Suddenly, Sal felt the three men’s gazes turn toward him.
“The hacker was arrested last night, but arresting them won’t undo the damage done to the Horseshoe and their credibility.”
“Good to know.” Kent gave him a satisfied smile, puffing on the cigar. “Whoever they were, you’d almost think they did you a favor.”
Each man in the room looked back to the lawyer, conceding his point.
Picking up his glass, Kent drained the contents before putting out the cigar. Standing, he stared down at Dante. “I’d hire whoever took out my competition.”
He laughed while he’d said it, pretending to mean it as a joke, but Sal could see the wheels already turning in Dante’s and Lucca’s heads.
“Well, I better get to work. I do miss being my own boss.” The lawyer huffed out a sigh after raising his arm to look at his watch. “You all have a great day.”
The three of them watched Kent breezily leave the office.
Dante gnawed on his cigar with clenched teeth. “Sal …”
“Yes,” he said, sensing what was coming.
“Get us everything we need to know about the hacker who was arrested last night.”
It wasn’t until the new boss nodded in agreement with the old one that Sal regretfully agreed himself. “All right.”
“I want to know where he sleeps, eats, and shits,” Dante continued.
“That’s the thing …” Sal had to clear his throat from keeping his spit from strangling himself. He seriously doubted Valerie was the hacker, but … “It’s not a he … but a she.”
Rarely was the old boss ever surprised, but Dante certainly was at that revelation.

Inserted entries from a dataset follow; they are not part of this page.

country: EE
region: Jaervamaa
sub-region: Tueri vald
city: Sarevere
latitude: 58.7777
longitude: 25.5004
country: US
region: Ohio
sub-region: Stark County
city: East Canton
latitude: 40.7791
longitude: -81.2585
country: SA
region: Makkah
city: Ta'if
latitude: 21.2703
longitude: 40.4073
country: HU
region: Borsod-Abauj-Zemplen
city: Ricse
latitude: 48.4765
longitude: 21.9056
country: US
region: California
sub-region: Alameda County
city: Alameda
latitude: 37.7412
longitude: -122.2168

His son, however, intently leaned forward, and Lucca’s strange-colored eyes clearly showed his interest had been piqued. “Sal, why do I sense there’s more?”
Because there was.
“And …” The Great Salvatore wished there were a god to strike him down dead in this moment. “She’s my next-door neighbor.”
SIX
OBSTRUCTION OF JUSTICE OR SOMETHING
Sal drove back to his house on Prairie Drive, determined to finish his glorious weekend while reminding himself along the way that it had nothing to do with Lucca telling him to hire Valerie. There was abso-fuckin-lutely no way Valerie Monroe was capable of the cyberattack on the Horseshoe. Hell, he had known it despite what he had told Officer Daniels.
The Great Salvatore knew a gamer when he saw one, and Valerie was exactly that.

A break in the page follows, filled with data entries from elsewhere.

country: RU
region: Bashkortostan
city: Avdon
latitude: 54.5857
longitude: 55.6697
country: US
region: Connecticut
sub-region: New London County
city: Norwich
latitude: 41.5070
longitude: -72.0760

From her colored hair that shined a brighter blue in the sun, the MoonPies she packed in every weekend, to her oversized colorful hoodies and the big clunky pink headset he watched her wear as she desperately peeked through the window.
Valerie was practically a walking billboard for the company Razer, and on her forehead was spelled “gamer.”
So, when he pulled up to his house to find a police car had returned to hers, he was shocked to see what Officer Daniels was carrying.
Well, shit.
Huffing, he threw on his glasses, wondering if he was really about to do this, when he caught a closer glimpse of what exactly was in his hands. That was when he regretfully decided he was.
Sal got out of the car and approached the officer and got an up-close look to find his suspicions confirmed. The computer Officer Daniels held was a custom-built PC that even had him curious.
“Hey, Officer Daniels, how’s it going?”
“Not too bad, Sal.” He continued lugging the big thing toward his patrol car. “Just about to head to the station. Do you mind opening the trunk for me?”